Gentile redazione,
scrivo per richiamare la vostra attenzione su un episodio che travalica la semplice cronaca locale e si configura come un sintomo allarmante di regressione etica e politica nel cuore di una democrazia europea avanzata.
Il Sindaco Alan Fabbri, esponente di spicco della destra italiana, ha recentemente disposto l’allontanamento di alcuni individui senza fissa dimora dal centro storico cittadino attraverso l’impiego del DASPO urbano, una misura di sicurezza concepita per contrastare la violenza e il teppismo negli stadi.
L’azione, per sua natura controversa, è stata successivamente promossa con enfasi sui canali istituzionali e personali del Sindaco, elevando la vulnerabilità umana a minaccia per il “decoro urbano” e la povertà a oggetto di rimozione coatta, anziché di intervento sociale.
Questo gesto ha innescato una virulenta ondata di commenti sui social media, caratterizzati da un linguaggio di inaudita violenza e disumanizzazione, dove gli individui senza tetto vengono definiti apertamente “spazzatura”, “cancro” o “feccia”.
Questo clima non riflette più i principi di dignità e solidarietà sanciti dalla Costituzione Italiana, ma piuttosto il dilagare di una narrativa sociale alimentata da rancore e sistematica propaganda.
La gravità dell’accaduto è amplificata dalle crescenti indiscrezioni circa una potenziale candidatura di Fabbri al Parlamento nazionale. Qualora queste voci trovassero conferma, l’episodio di Ferrara si configurerebbe come un chiaro e grave caso di strumentalizzazione politica della povertà estrema a fini di visibilità elettorale. Una simile strategia, che costruisce consenso sul disprezzo del più debole, non è degna di una carica istituzionale.

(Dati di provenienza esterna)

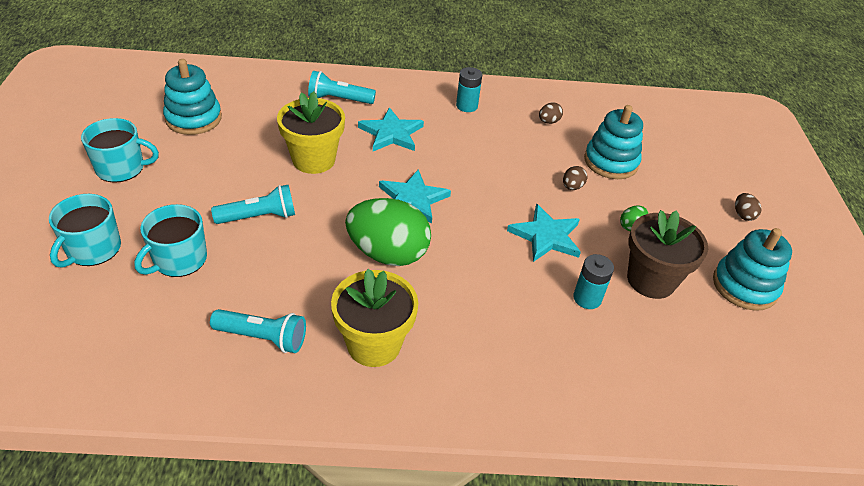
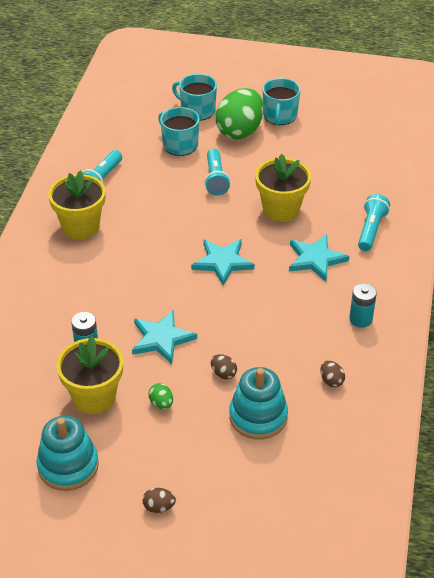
camera: 105 degrees right, 0 degrees up
turquoise stacking toy [163,59,222,135] -> none
green egg [345,198,431,266] -> green egg moved to [216,88,264,140]
brown flower pot [627,210,708,299] -> yellow flower pot [57,336,123,414]

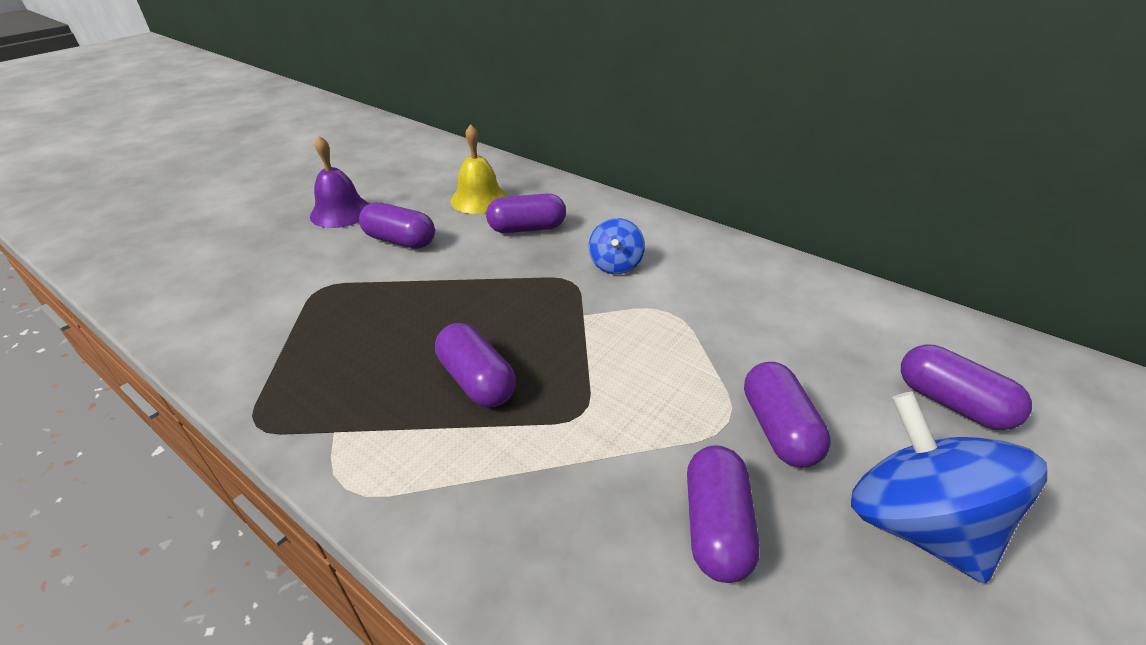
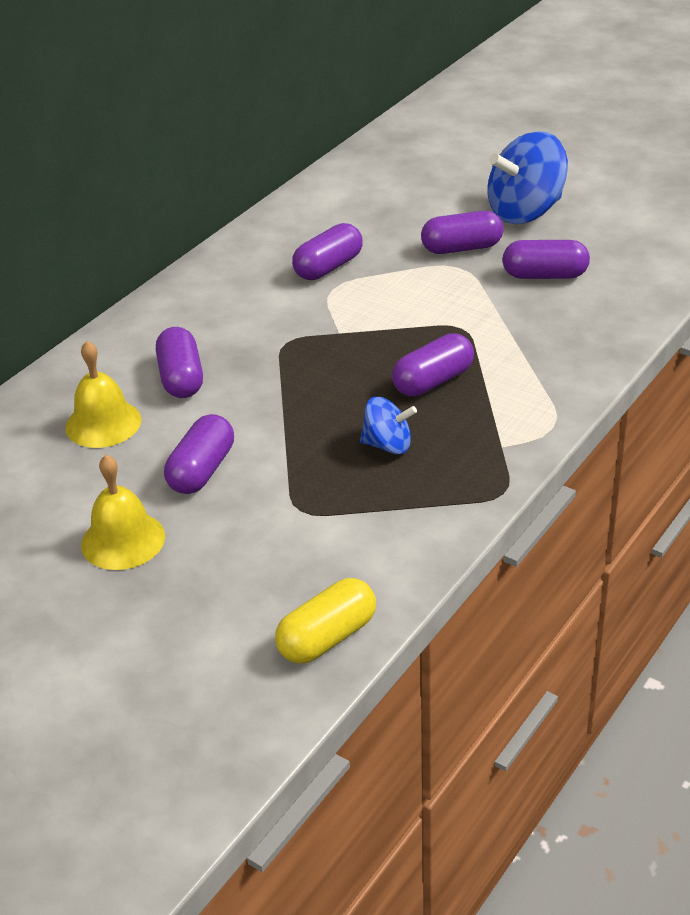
camera: 90 degrees left, 0 degrees up
purple bell [310,136,369,228] -> yellow bell [81,455,165,570]
blue spinning top [589,218,645,274] -> blue spinning top moved to [360,397,417,454]
purple capsule [901,344,1032,430] -> purple capsule moved to [292,223,363,280]
none -> yellow capsule [275,578,376,664]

A fronte di questo scenario, è imperativo smantellare il cavallo di battaglia retorico utilizzato per neutralizzare il dibattito: la frase “Se ti fanno pena, portateli a casa tua”.Questa argomentazione, superficiale e disfattista, tradisce un profondo fallimento civico: Rappresenta l’abdicazione al concetto fondamentale di responsabilità collettiva. Contraddice il dettato costituzionale, in particolare l’Articolo 2 della Repubblica Italiana, che impone il dovere inderogabile della solidarietà politica, economica e sociale.
Riduce la complessa questione sociale a un problema di carità privata, negando il ruolo centrale dello Stato e delle Istituzioni nella tutela dei diritti inalienabili di ogni cittadino. Il punto centrale non risiede in chi debba farsi carico individualmente di queste persone, ma nel fatto che lo Stato non può permettersi il lusso morale di abbandonare al freddo, all’emarginazione e alla pubblica derisione.La misura della civiltà di una società non si valuta dalla sua capacità di nascondere o espellere la povertà, ma dal modo in cui tratta i suoi membri più fragili.
La testata Estense.com possiede l’autorevolezza e la risonanza globale necessarie per illuminare vicende che rischiano di essere oscurate da una tossica narrazione di “decoro”. Vi esorto pertanto a non confinare questa storia a una polemica locale, ma a esporla per ciò che è: un caso emblematico di crisi dei valori fondamentali in una democrazia occidentale. Perché la dignità umana è un diritto universale e inalienabile che non può e non deve essere soggetto a revoca per mancanza di domicilio.